Farm and ranch members of the South Dakota Farm Bureau are expressing their thanks for their Congressional delegation’s work on permanently repealing the estate tax, a tax that is especially devastating to families trying to pass the farm or ranch down to the next generation.
Last week, U.S. Representative Kristi Noem (R-SD) helped pass H.R. 1105 – the Death Tax Repeal Act of 2015 – out of the House Ways and Means Committee, paving the way for a vote in the full House later this year. A similar bill authored by U.S. Senator Thune (R-SD) was also adopted last week by the Senate as an amendment to the Fiscal Year 2016 budget resolution.
“Facing an estate tax of up to forty percent when a family is trying to hand down the farm or ranch can be absolutely devastating to that next generation. It’s time to permanently repeal this unfair tax, and we appreciate the hard work of our Congressional delegation to get this job done as soon as possible,” said Scott VanderWal, SDFB President and third-generation family farmer from Volga, S.D.

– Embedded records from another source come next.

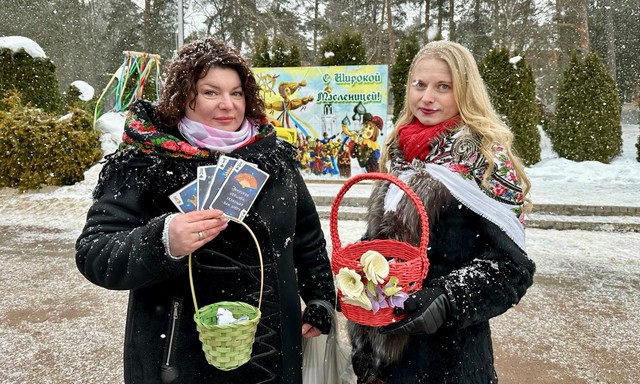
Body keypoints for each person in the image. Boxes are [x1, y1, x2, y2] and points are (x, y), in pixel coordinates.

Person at [76, 37, 335, 383]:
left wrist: (320, 298)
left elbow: (307, 239)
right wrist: (163, 240)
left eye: (236, 93)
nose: (228, 105)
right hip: (179, 360)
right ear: (183, 96)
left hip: (273, 356)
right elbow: (95, 252)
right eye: (211, 92)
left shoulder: (275, 158)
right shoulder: (144, 160)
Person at [347, 40, 536, 383]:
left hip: (448, 363)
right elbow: (390, 237)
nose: (427, 97)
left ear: (464, 91)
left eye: (443, 87)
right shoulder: (401, 152)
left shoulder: (481, 161)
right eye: (419, 84)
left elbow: (512, 270)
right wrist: (362, 263)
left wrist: (447, 298)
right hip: (383, 363)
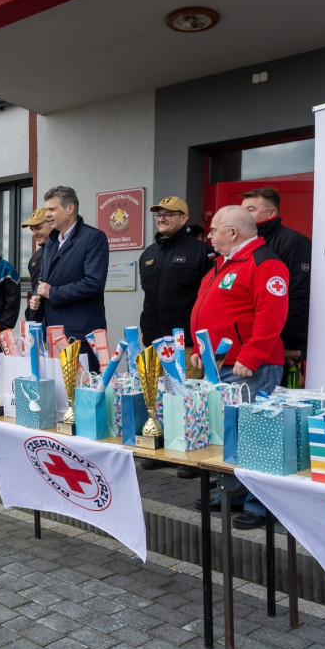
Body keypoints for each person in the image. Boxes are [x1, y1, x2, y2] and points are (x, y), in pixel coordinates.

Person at [190, 205, 289, 530]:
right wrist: (202, 353)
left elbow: (271, 315)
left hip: (250, 368)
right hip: (223, 365)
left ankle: (259, 505)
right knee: (230, 434)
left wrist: (251, 355)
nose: (209, 235)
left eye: (214, 229)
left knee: (256, 436)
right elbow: (211, 313)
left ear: (232, 232)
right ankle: (232, 492)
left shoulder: (264, 263)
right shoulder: (223, 264)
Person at [137, 196, 212, 477]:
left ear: (184, 218)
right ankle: (161, 447)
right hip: (155, 342)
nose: (162, 218)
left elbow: (207, 300)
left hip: (186, 344)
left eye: (170, 213)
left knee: (186, 401)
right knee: (158, 399)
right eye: (159, 214)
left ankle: (190, 456)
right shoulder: (149, 253)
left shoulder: (201, 252)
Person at [31, 186, 109, 372]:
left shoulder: (93, 238)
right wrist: (37, 296)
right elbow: (44, 279)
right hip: (53, 332)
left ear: (70, 208)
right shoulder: (51, 242)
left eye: (52, 209)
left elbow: (93, 284)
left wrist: (53, 293)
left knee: (84, 388)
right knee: (59, 388)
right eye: (47, 209)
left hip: (82, 335)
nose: (47, 214)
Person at [240, 187, 311, 384]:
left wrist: (290, 344)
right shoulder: (242, 244)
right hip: (246, 348)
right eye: (242, 210)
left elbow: (299, 295)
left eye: (251, 209)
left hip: (279, 350)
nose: (244, 215)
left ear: (271, 212)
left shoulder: (294, 242)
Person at [21, 208, 49, 323]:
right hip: (40, 320)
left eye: (38, 227)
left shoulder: (67, 251)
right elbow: (35, 292)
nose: (34, 234)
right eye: (32, 229)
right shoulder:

The estate tax is hard on all family-owned businesses, but especially farms and ranches because agricultural assets – land, livestock, buildings, machinery – are not liquid. As is common with all small businesses, farms and ranches may have a lot of equity, but that does not necessarily translate to cash in the bank.
Faced with a death tax of up to 40 percent, families may be forced to sell off assets to access enough cash to pay the tax – assets they need to keep the business operating. Another option is taking a large mortgage on the assets. Either way, it places a huge financial burden on the next generation.
Josh Geigle is a young rancher from Creighton, S.D. who can relate to concerns over what the future may hold if the estate tax stays in place. He and his wife, Shasta, are the fourth on his family’s ranch which was founded in 1907.
“Farming and ranching require extremely high capital investments that take an entire lifetime to pay off,” Josh Geigle commented. “My father and mother have worked their entire lives to keep our family farm and ranch viable so it can be passed down to the next generation. If we ever did face a death tax of this magnitude, we would have to sell half of our land and/or other assets to pay the tax. This would be a huge step backwards for any young family that is stepping up to be the next generation of their family’s farm or ranch.”
The South Dakota Farm Bureau represents more than 14,300 farm, ranch and rural families across the state.